Hillsboro seeks new coach
By JEFF GILLILAND
The Times-Gazette
HILLSBORO — The Hillsboro City Schools are looking for a new head football coach, superintendent Rick Earley confirmed late Friday.
The school posted the job opening on its website Thursday, but coach Brian Spicer said Friday he had actually informed the school a month ago that he was not interested in returning next year as football coach.
In four seasons at Hillsboro, Spicer’s team compiled an overall record 12-28, with consecutive records of 8-2, 2-8, 2-8 and 0-10.
Spicer said he decided to leave because he not happy with what he considered a lack of support.
“I asked for things and tried different things and I just don’t think I was really able to do what I wanted to do,” Spicer said. “It’s kind of like of divorce; irreconcilable differences.”
Spicer said he had a group of people that supported what he was trying to do, “but the bottom line is I work with the people in the building and if they don’t share the same ideas I have, it makes it kind of hard.”
It’s unlikely, Spicer said, that he would return to Hillsboro next year as a teacher. “I’m not done coaching and hopefully I’ll find a job this winter,” he said. “My biggest regret is that I’ll have to move, more than likely, and my kids, I’m sure they don’t want to move again.”

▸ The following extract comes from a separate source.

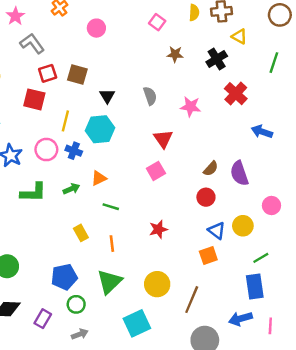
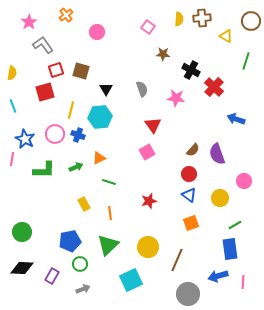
yellow triangle: (239, 36) -> (226, 36), moved
black cross: (217, 59) -> (191, 70), moved, turned -30
red square: (34, 99) -> (45, 92), turned -30
blue triangle: (217, 231) -> (189, 195), moved

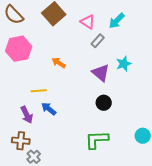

A graduate of Massillon Washington High School, a town where babies are given footballs when they are born, and the U.S. Military Academy at West Point, Spicer came to Hillsboro after a one-year stint at Albany High School in New York. Prior to that, he had been an assistant coach at Waggener Traditional High School in Louisville, Ky. and Carrollton High School in Ohio, and a head coach for two years at East Canton HIgh School, three years at Marlington High School in Alliance, six years at Marietta High School and one year at Albany.
He said his biggest disappointments in Hillsboro were a change-over in administrative personnel, depleting athletic ability over the next few years, and that he never received a stipend for helping in the school’s weight room that he claims had been promised to him.

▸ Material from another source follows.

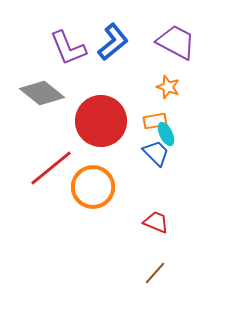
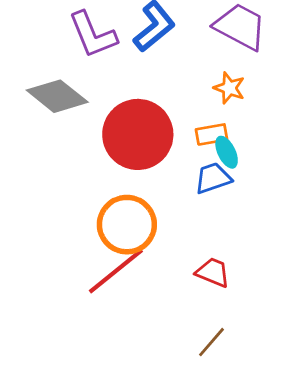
blue trapezoid: (156, 153) -> (213, 178), turned -64
red line: (51, 168) -> (116, 271), moved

Spicer said his bluntness in saying that the school currently lacks enough football talent probably didn’t win him any supporters.
“I’m not a guy who blows smoke. I just ain’t,” he said. “If you’re not good enough, I’m going to tell you that. I think in the long term you’re doing the kids a disservice if don’t do that…”

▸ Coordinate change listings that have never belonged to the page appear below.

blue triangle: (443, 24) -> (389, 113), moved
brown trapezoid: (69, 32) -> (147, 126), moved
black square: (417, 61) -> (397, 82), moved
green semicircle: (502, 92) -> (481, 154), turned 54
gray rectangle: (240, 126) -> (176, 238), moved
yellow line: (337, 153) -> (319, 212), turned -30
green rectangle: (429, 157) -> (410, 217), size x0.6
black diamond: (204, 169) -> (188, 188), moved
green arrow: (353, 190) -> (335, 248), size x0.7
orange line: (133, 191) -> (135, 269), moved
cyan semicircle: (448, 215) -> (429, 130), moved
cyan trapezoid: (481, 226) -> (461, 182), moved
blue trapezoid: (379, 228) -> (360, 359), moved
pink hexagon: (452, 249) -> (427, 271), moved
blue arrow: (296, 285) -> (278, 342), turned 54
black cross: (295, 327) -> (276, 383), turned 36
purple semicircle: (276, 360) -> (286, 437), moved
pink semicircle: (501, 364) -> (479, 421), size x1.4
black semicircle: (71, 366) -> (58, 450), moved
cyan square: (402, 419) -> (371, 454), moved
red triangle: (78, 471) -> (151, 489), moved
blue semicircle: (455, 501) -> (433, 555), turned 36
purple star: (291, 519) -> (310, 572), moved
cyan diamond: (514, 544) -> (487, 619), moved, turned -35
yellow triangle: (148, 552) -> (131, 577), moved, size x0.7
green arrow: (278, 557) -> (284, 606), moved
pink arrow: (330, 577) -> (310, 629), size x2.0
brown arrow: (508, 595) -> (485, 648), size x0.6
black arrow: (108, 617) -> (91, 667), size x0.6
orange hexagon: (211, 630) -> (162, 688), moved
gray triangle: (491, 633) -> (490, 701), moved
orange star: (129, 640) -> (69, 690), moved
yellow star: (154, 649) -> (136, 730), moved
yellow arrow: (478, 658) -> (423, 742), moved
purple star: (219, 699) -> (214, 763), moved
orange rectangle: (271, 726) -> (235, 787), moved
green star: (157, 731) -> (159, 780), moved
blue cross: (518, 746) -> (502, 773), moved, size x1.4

Spicer said that while there might currently be a lack of football talent at Hillsboro, he loves the kids who are there currently, and have played for him in the past. He said his first year at HHS was wonderful.
“Of all the places I’ve been, my first year here was the best first year of all, by far. And I’m grateful for that,” Spicer said. “The players, coaches, parents, everybody bought in to what we were trying to do.”
According to the Hillsboro schools’ website, applications are being accepted for the head football coaching position through Dec. 29. Early said that after that, the applications will be reviewed and the administrative staff will try to make a decision.
“Right now we’re just opening it up and trying to find the best person possible,” Earley said.
He said the district is not set on hiring someone currently in the system or someone outside of it, but that if they hire someone outside the school system they’d also have to find a teaching position for them.
Spicer is a math teacher.
“I could stay here and try to work through everything and be miserable, or I can move on and try to find something a little better. That’s really all it is,” Spicer said. “I’m not bitter. It’s just not working out and that’s the way it is.”